Western Queensland is not where you would expect to find a monument to a circus but that's what is proudly being unveiled in Blackall this Australia Day.
In keeping with the penchant that Aussies have for big things, the donor of the one-tonne fibreglass elephant that now stands in the town's Banks Park hopes it will be a permanent reminder that it was in Blackall that one of the country's largest circuses, Perry Bros, experienced its successful rebirth.
The donor is Bob Perry, a descendant of the circus troupe that juggled its way into the district in the 1860s.
They were talked into giving up the lifestyle by good friends who owned Northampton Downs Station midway between Tambo and Blackall, who built a hotel for them to live and work at.
By 1889 Mr WG Perry was yearning for the life of sawdust and spangles again, according to the Rockhampton Morning Bulletin.
It reported that together with a large family and 70 head of good horses, he opened at Tambo after six months training, doing big business in the process.
The show then proceeded to Blackall and Aramac, taking everyone's loose change in a triumphal return that grew to become one of Australia's largest circuses by the 1930s, when as many as 120 people were involved in the spectacle.
Among the achievements it chalked up during its existence were being the oldest travelling circus never off the road, even during World War II, and being the first circus to circumnavigate Australia.
Perry Bros were particularly well known for their high-jumping horses, including Lookout, who broke the then-world record by jumping 2.47m at the 1936 Cairns Show.
The circus purchased its first elephant in the 1920s and had as many as nine at one stage, and became the last circus in Australia to tour with its iconic elephants.
As well as performing, the strong animals would do most of the heavy work in unloading and erecting the circus tents when they arrived at a new venue.
One of those enchanted with the spectacle in the early days was 12-year-old Blackall girl Mary Ellen Atkinson who 'ran away and joined the circus' in its most classic sense.
She not only became a star trapeze artist but she married James Perry and brought up a family of seven while touring through Australia and New Zealand.
She took over the running of the circus, one of the country's biggest, in the 1930s.
Bob Perry said in Blackall this week that he wanted to have something representing the family in the town, which is why he outlaid a considerable amount of money on the fibreglass elephant.
His ancestors intermarried with other Australian circus families, Sole Brothers and Eroni Brothers, which can all claim their origins in the western Queensland town.
One of Bob Perry's relations had the replica elephant created to advertise his amusement shows in Geelong, and Mr Perry purchased it from him for $5000.
It cost him another $5000 to transport it on the back of a truck from Victoria to western Queensland, turning a few heads in the process.
"The driver reckoned it was lucky there were not a few accidents bringing it up," Mr Perry said.
As well as startling road users, the elephant delighted people in overnight stops at Armatree, NSW, and Surat in southern Queensland.

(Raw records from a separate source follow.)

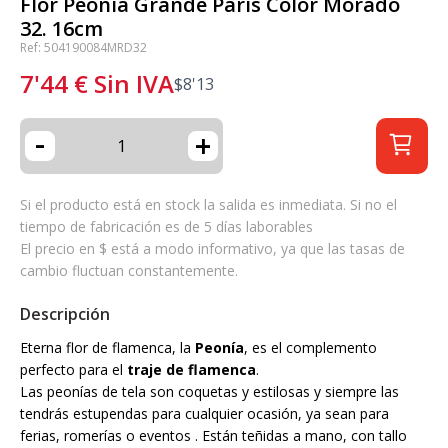
Flor Peonía Grande París Color Morado
32. 16cm
Ref: 504190084MRD32
7'44
€
Sin IVA
$
8'13
-
+
Si el producto está en stock la salida es inmediata. Si no el
tiempo de fabricación es de 5 días laborables
El precio en $ está a modo informativo, ya que las tasas de
cambio fluctuan constantemente.
Descripción
Eterna flor de flamenca, la
Peonía
, es el complemento
perfecto para el
traje de flamenca
.
Las peonías de tela son coquetas y estilosas y siempre las
tendrás estupendas para cualquier ocasión, ya sean para
ferias, romerías o eventos . Están teñidas a mano, con tallo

Locals there and at Mitchell asked him to detour past their local schools and aged care centres, much to the delight of all at the windows.
Perry Bros Circus sold to Stardust Circus in 1993 but through Mr Perry's generosity, its legend now lives on at Blackall, under a rotunda that resembles a Big Top.
Mr Perry said it had been an honour to bring about a lasting reminder to the circus in his grandmother's home town.